Jim Wegrzyn, of Brookhaven National Laboratory, is the leader for Project D, the Alane Project. Wegrzyn says that aluminum hydride (also known as Alane) is a fascinating material that has recently attracted attention for its potential as a hydrogen storage medium for low-temperature fuel cells. Alane is stable at room temperature and that stability is generally attributed to a surface oxide layer, which acts as a kinetic barrier to decomposition. However, because Alane is not a reversible hydride at moderate hydrogen pressures, the utility of this material will depend on the development of new techniques to regenerate it from spent aluminum powder in a cost-effective manner.
The Engineering, Analysis and Design Project (Project E) is led by Donald L. Anton of the Savannah River National Laboratory. The objective is to quantitatively demonstrate solid-state metal-hydride storage-system capabilities and progress toward DOE's system performance goals. The team's approach includes developing and evaluating heat and mass transfer analysis methods to predict performance of hydrogen storage systems based on the various metal hydrides of interest, designing and testing advanced heat-exchange systems, measuring engineering properties such as heat capacity, expansion stresses, and thermal conductivity and developing handling and use assessments for solid-state hydride materials.
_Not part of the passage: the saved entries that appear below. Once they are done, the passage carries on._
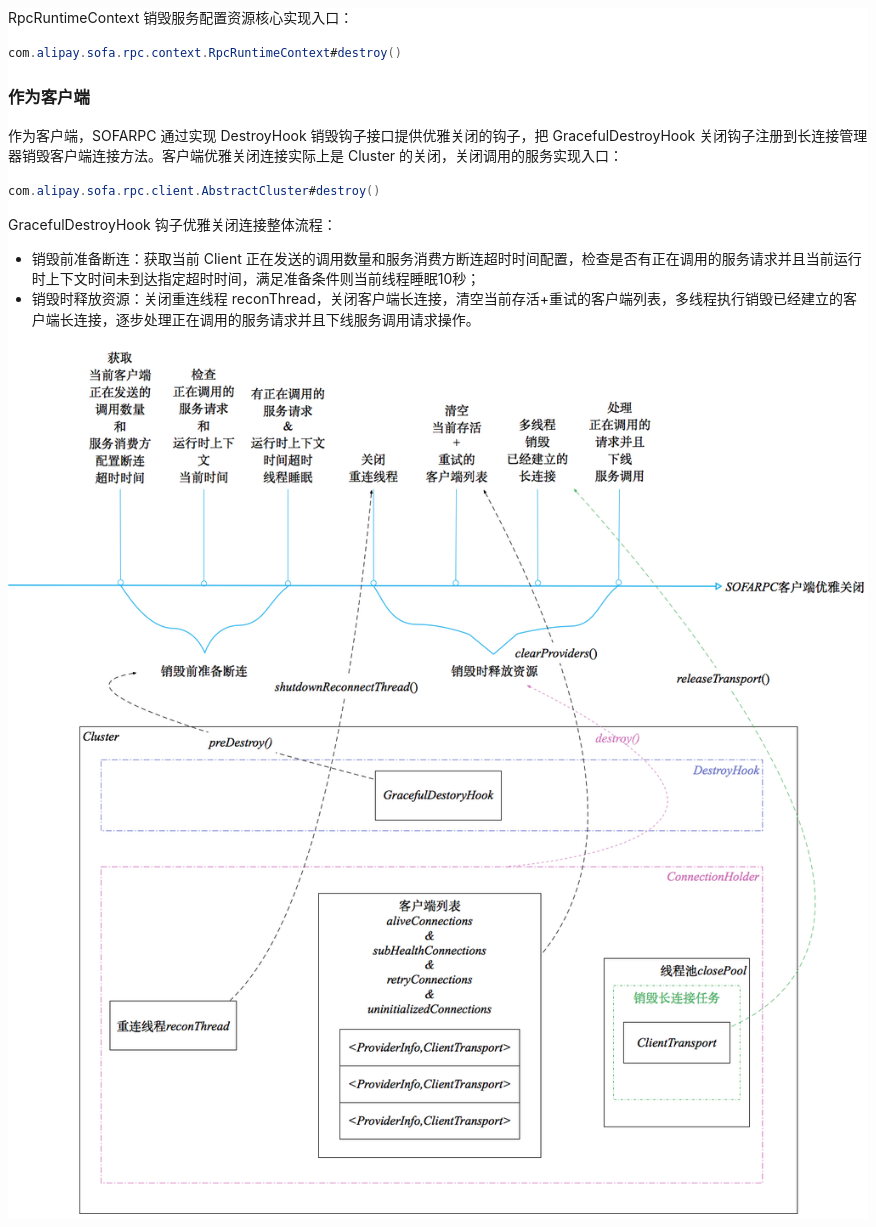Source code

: RpcRuntimeContext 销毁服务配置资源核心实现入口：

```java
com.alipay.sofa.rpc.context.RpcRuntimeContext#destroy()
```

### 作为客户端

作为客户端，SOFARPC 通过实现 DestroyHook 销毁钩子接口提供优雅关闭的钩子，把 GracefulDestroyHook 关闭钩子注册到长连接管理器销毁客户端连接方法。客户端优雅关闭连接实际上是 Cluster 的关闭，关闭调用的服务实现入口：

```java
com.alipay.sofa.rpc.client.AbstractCluster#destroy()
```

GracefulDestroyHook 钩子优雅关闭连接整体流程：

- 销毁前准备断连：获取当前 Client 正在发送的调用数量和服务消费方断连超时时间配置，检查是否有正在调用的服务请求并且当前运行时上下文时间未到达指定超时时间，满足准备条件则当前线程睡眠10秒；
- 销毁时释放资源：关闭重连线程 reconThread，关闭客户端长连接，清空当前存活+重试的客户端列表，多线程执行销毁已经建立的客户端长连接，逐步处理正在调用的服务请求并且下线服务调用请求操作。

![客户端流程](SOFARPC%20%E6%A1%86%E6%9E%B6%E4%B9%8B%20SOFARPC%20%E4%BC%98%E9%9B%85%E5%85%B3%E9%97%AD%E5%89%96%E6%9E%90.assets/1538211227977-c08a44f7-a880-44bd-9059-18658cfff064.png)
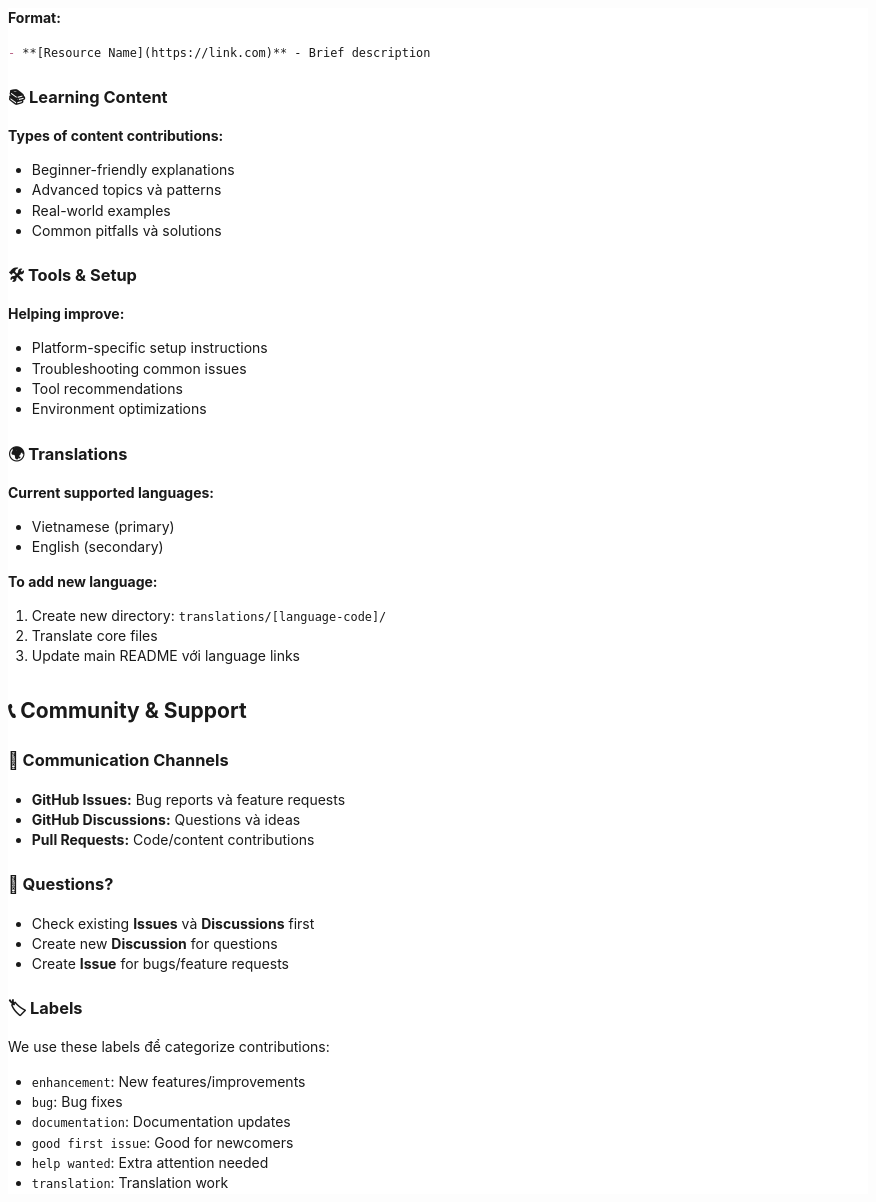 **Format:**
```markdown
- **[Resource Name](https://link.com)** - Brief description
```

### 📚 Learning Content
**Types of content contributions:**
- Beginner-friendly explanations
- Advanced topics và patterns
- Real-world examples
- Common pitfalls và solutions

### 🛠️ Tools & Setup
**Helping improve:**
- Platform-specific setup instructions
- Troubleshooting common issues
- Tool recommendations
- Environment optimizations

### 🌍 Translations
**Current supported languages:**
- Vietnamese (primary)
- English (secondary)

**To add new language:**
1. Create new directory: `translations/[language-code]/`
2. Translate core files
3. Update main README với language links

## 📞 Community & Support

### 💬 Communication Channels
- **GitHub Issues:** Bug reports và feature requests
- **GitHub Discussions:** Questions và ideas
- **Pull Requests:** Code/content contributions

### 🤔 Questions?
- Check existing **Issues** và **Discussions** first
- Create new **Discussion** for questions
- Create **Issue** for bugs/feature requests

### 🏷️ Labels
We use these labels để categorize contributions:
- `enhancement`: New features/improvements
- `bug`: Bug fixes
- `documentation`: Documentation updates
- `good first issue`: Good for newcomers
- `help wanted`: Extra attention needed
- `translation`: Translation work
Sandia's Lennie Klebanoff, the center's director, says "We are tightly focused on achieving the DOE goals for storage performance. Our center is highly collaborative, and everyone is aggressively pursuing the DOE performance targets." Over 200 technical tasks across the centers of excellence are tracked quarterly, with progress against the milestones assessed. Go/no-go decisions are made as the work progresses. However, while acknowledging that the DOE targets necessitate practical resource-allocation decisions, Klebanoff says that identifying the right storage material is not so clear cut.
"We are still heavily involved in materials discovery," Klebanoff says, "and there are a variety of materials properties (storage capacity, kinetics, thermodynamics) that need to be understood and improved on. We have yet to decide on a particular material."
To meet the Department of Energy's goals and to enable the widespread commercialization of hydrogen technologies by industry, scientists and engineers currently working on the National Hydrogen Storage Project have their work cut out for them. When the difficult research and development efforts generate commercializable technologies, and the auto and energy industries begins to apply those technologies to their products, we will then have vehicles that improve urban air quality, decrease greenhouse gases and reduce our dependence on foreign oil.
Margaret Lovell covers Sandia National Laboratories for Innovation.